(Beginning of Dataset records)

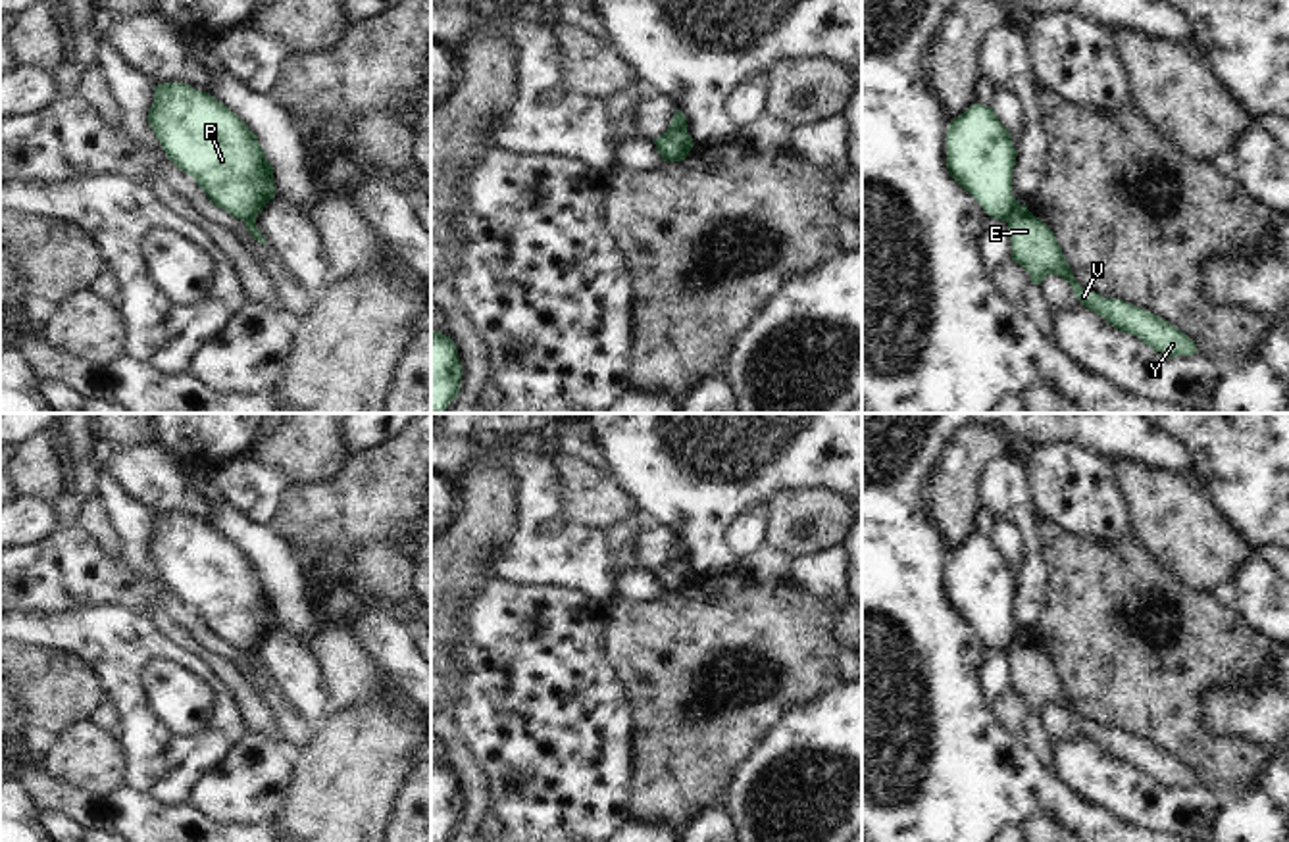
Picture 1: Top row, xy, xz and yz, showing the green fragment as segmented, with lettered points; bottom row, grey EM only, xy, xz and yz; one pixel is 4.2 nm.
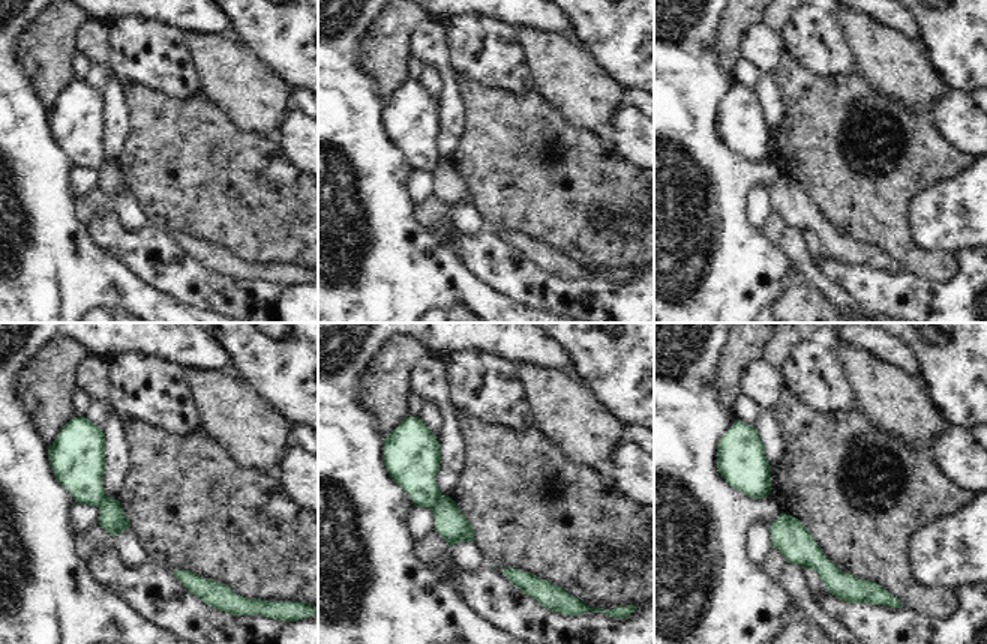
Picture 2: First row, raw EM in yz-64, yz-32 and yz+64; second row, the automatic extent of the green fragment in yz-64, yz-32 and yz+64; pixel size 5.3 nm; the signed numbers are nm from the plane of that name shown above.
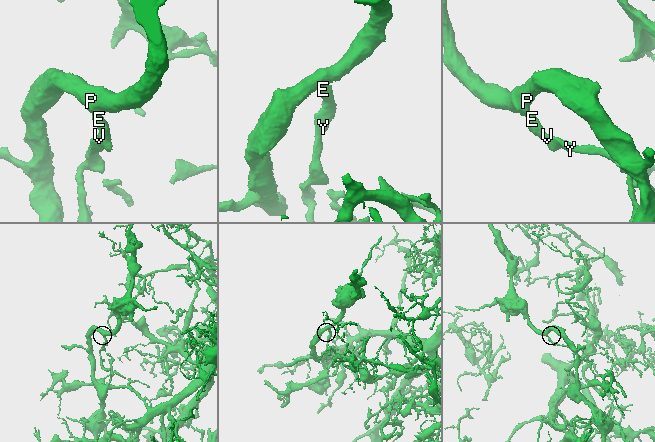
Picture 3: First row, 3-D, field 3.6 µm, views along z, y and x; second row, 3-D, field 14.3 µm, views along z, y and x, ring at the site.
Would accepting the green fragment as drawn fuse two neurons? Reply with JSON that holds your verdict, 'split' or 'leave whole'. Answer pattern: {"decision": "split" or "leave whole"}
{"decision": "split"}

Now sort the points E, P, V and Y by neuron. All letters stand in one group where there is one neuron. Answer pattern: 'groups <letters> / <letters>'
groups E V Y / P

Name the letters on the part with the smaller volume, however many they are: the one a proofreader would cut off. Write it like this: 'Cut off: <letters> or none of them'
Cut off: P

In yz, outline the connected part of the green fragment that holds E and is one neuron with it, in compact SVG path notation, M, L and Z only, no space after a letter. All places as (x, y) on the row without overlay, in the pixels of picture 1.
M1025 634L1006 654L1012 673L1012 692L1020 694L1031 706L1033 715L1041 715L1049 706L1058 706L1072 715L1075 729L1087 740L1104 748L1112 757L1141 769L1152 780L1168 788L1197 784L1197 775L1158 746L1124 731L1085 721L1075 711L1054 663Z

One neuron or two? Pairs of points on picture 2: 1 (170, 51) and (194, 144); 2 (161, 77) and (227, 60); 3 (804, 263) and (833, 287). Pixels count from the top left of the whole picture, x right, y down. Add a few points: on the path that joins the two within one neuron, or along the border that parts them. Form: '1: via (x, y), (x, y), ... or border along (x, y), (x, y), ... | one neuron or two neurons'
1: border along (150, 87), (164, 90), (182, 101), (206, 99) | two neurons
2: border along (185, 35), (201, 89), (207, 98) | two neurons
3: via (812, 270), (825, 284) | one neuron

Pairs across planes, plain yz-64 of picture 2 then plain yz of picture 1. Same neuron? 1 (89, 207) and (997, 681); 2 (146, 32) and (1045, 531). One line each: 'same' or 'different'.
1: different
2: different

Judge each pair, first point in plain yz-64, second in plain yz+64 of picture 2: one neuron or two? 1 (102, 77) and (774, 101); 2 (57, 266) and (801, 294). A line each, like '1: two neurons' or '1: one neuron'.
1: one neuron
2: two neurons

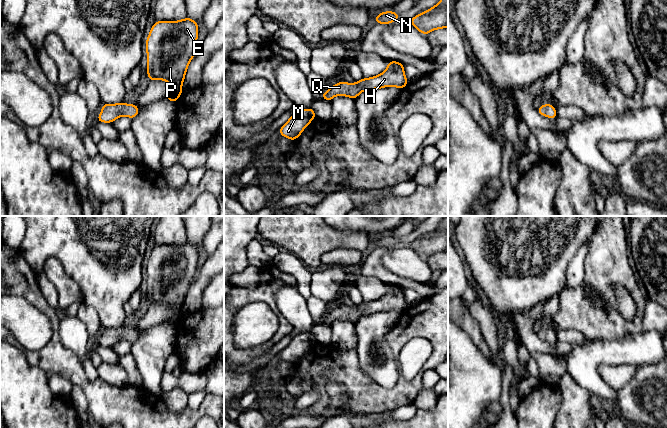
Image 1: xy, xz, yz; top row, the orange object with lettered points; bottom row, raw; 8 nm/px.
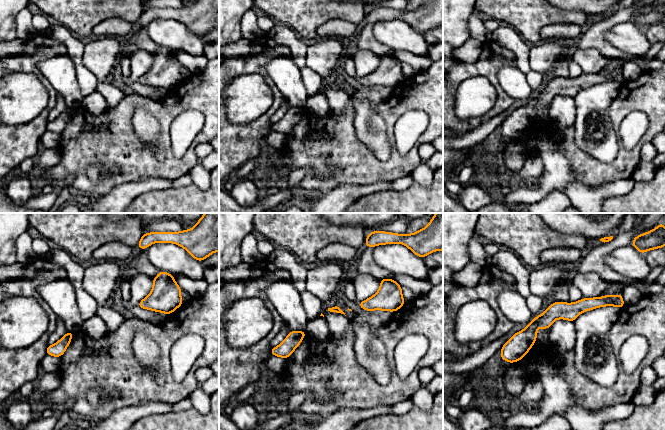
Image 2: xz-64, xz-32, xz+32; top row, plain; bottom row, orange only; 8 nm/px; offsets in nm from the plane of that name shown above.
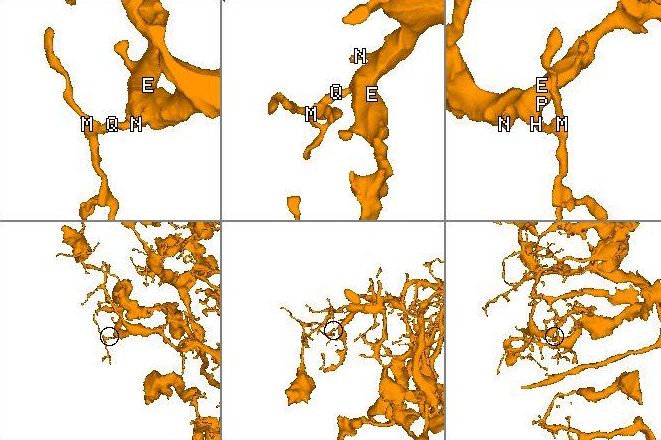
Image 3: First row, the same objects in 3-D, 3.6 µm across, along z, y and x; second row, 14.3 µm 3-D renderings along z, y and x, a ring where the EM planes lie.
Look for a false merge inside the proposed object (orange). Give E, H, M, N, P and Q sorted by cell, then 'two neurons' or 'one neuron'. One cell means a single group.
E H M N P Q | one neuron

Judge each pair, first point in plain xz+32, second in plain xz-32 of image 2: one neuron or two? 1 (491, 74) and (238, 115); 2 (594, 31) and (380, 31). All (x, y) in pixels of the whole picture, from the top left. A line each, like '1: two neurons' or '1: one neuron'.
1: two neurons
2: two neurons

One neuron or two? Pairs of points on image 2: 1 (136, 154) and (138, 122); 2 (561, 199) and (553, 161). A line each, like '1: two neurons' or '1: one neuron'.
1: two neurons
2: two neurons

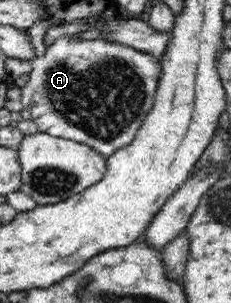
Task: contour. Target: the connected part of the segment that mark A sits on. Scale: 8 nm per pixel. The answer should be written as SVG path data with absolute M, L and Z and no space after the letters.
M62 36L51 44L45 44L45 48L43 55L33 60L28 82L21 89L22 103L32 114L31 120L39 131L84 143L105 157L132 143L145 115L154 105L162 71L160 57L97 37L76 40L74 36Z

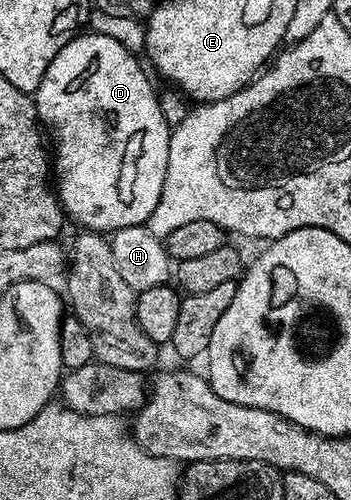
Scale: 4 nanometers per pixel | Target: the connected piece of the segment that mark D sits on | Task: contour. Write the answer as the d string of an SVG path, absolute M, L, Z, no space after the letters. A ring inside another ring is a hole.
M93 32L79 33L48 64L44 76L40 80L36 93L33 95L34 105L38 108L39 123L54 137L54 150L52 146L52 174L56 179L56 193L59 203L67 215L70 214L76 221L90 232L113 232L129 226L140 226L152 216L152 208L160 200L160 192L164 188L164 176L168 172L168 144L170 143L171 127L165 122L164 113L161 112L159 95L154 92L148 75L142 71L140 63L134 59L135 51L131 47L120 44L120 40L112 40L112 36L100 36Z

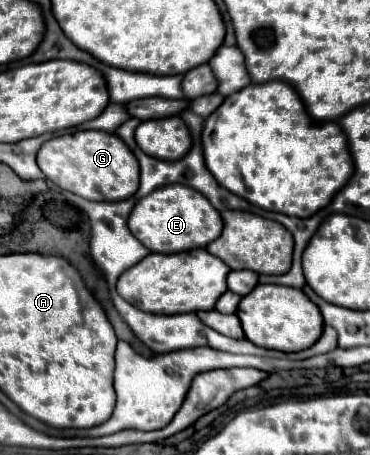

(End of Dataset records)

All of the material above should be set down again exactly, though not its pictures.

Picture 1: Top row, xy, xz and yz, showing the green fragment as segmented, with lettered points; bottom row, grey EM only, xy, xz and yz; one pixel is 4.2 nm.
Picture 2: First row, raw EM in yz-64, yz-32 and yz+64; second row, the automatic extent of the green fragment in yz-64, yz-32 and yz+64; pixel size 5.3 nm; the signed numbers are nm from the plane of that name shown above.
Picture 3: First row, 3-D, field 3.6 µm, views along z, y and x; second row, 3-D, field 14.3 µm, views along z, y and x, ring at the site.
Would accepting the green fragment as drawn fuse two neurons? Reply with JSON that holds your verdict, 'split' or 'leave whole'. Answer pattern: {"decision": "split" or "leave whole"}
{"decision": "split"}

Now sort the points E, P, V and Y by neuron. All letters stand in one group where there is one neuron. Answer pattern: 'groups <letters> / <letters>'
groups E V Y / P

Name the letters on the part with the smaller volume, however many they are: the one a proofreader would cut off. Write it like this: 'Cut off: <letters> or none of them'
Cut off: P

In yz, outline the connected part of the green fragment that holds E and is one neuron with it, in compact SVG path notation, M, L and Z only, no space after a letter. All places as (x, y) on the row without overlay, in the pixels of picture 1.
M1025 634L1006 654L1012 673L1012 692L1020 694L1031 706L1033 715L1041 715L1049 706L1058 706L1072 715L1075 729L1087 740L1104 748L1112 757L1141 769L1152 780L1168 788L1197 784L1197 775L1158 746L1124 731L1085 721L1075 711L1054 663Z

One neuron or two? Pairs of points on picture 2: 1 (170, 51) and (194, 144); 2 (161, 77) and (227, 60); 3 (804, 263) and (833, 287). Pixels count from the top left of the whole picture, x right, y down. Add a few points: on the path that joins the two within one neuron, or along the border that parts them. Form: '1: via (x, y), (x, y), ... or border along (x, y), (x, y), ... | one neuron or two neurons'
1: border along (150, 87), (164, 90), (182, 101), (206, 99) | two neurons
2: border along (185, 35), (201, 89), (207, 98) | two neurons
3: via (812, 270), (825, 284) | one neuron

Pairs across planes, plain yz-64 of picture 2 then plain yz of picture 1. Same neuron? 1 (89, 207) and (997, 681); 2 (146, 32) and (1045, 531). One line each: 'same' or 'different'.
1: different
2: different

Judge each pair, first point in plain yz-64, second in plain yz+64 of picture 2: one neuron or two? 1 (102, 77) and (774, 101); 2 (57, 266) and (801, 294). A line each, like '1: two neurons' or '1: one neuron'.
1: one neuron
2: two neurons

Image 1: xy, xz, yz; top row, the orange object with lettered points; bottom row, raw; 8 nm/px.
Image 2: xz-64, xz-32, xz+32; top row, plain; bottom row, orange only; 8 nm/px; offsets in nm from the plane of that name shown above.
Image 3: First row, the same objects in 3-D, 3.6 µm across, along z, y and x; second row, 14.3 µm 3-D renderings along z, y and x, a ring where the EM planes lie.
Look for a false merge inside the proposed object (orange). Give E, H, M, N, P and Q sorted by cell, then 'two neurons' or 'one neuron'. One cell means a single group.
E H M N P Q | one neuron

Judge each pair, first point in plain xz+32, second in plain xz-32 of image 2: one neuron or two? 1 (491, 74) and (238, 115); 2 (594, 31) and (380, 31). All (x, y) in pixels of the whole picture, from the top left. A line each, like '1: two neurons' or '1: one neuron'.
1: two neurons
2: two neurons

One neuron or two? Pairs of points on image 2: 1 (136, 154) and (138, 122); 2 (561, 199) and (553, 161). A line each, like '1: two neurons' or '1: one neuron'.
1: two neurons
2: two neurons

Task: contour. Target: the connected part of the segment that mark A sits on. Scale: 8 nm per pixel. The answer should be written as SVG path data with absolute M, L and Z and no space after the letters.
M62 36L51 44L45 44L45 48L43 55L33 60L28 82L21 89L22 103L32 114L31 120L39 131L84 143L105 157L132 143L145 115L154 105L162 71L160 57L97 37L76 40L74 36Z

Scale: 4 nanometers per pixel | Target: the connected piece of the segment that mark D sits on | Task: contour. Write the answer as the d string of an SVG path, absolute M, L, Z, no space after the letters. A ring inside another ring is a hole.
M93 32L79 33L48 64L44 76L40 80L36 93L33 95L34 105L38 108L39 123L54 137L54 150L52 146L52 174L56 179L56 193L59 203L67 215L70 214L76 221L90 232L113 232L129 226L140 226L152 216L152 208L160 200L160 192L164 188L164 176L168 172L168 144L170 143L171 127L165 122L164 113L161 112L159 95L154 92L148 75L142 71L140 63L134 59L135 51L131 47L120 44L120 40L112 40L112 36L100 36Z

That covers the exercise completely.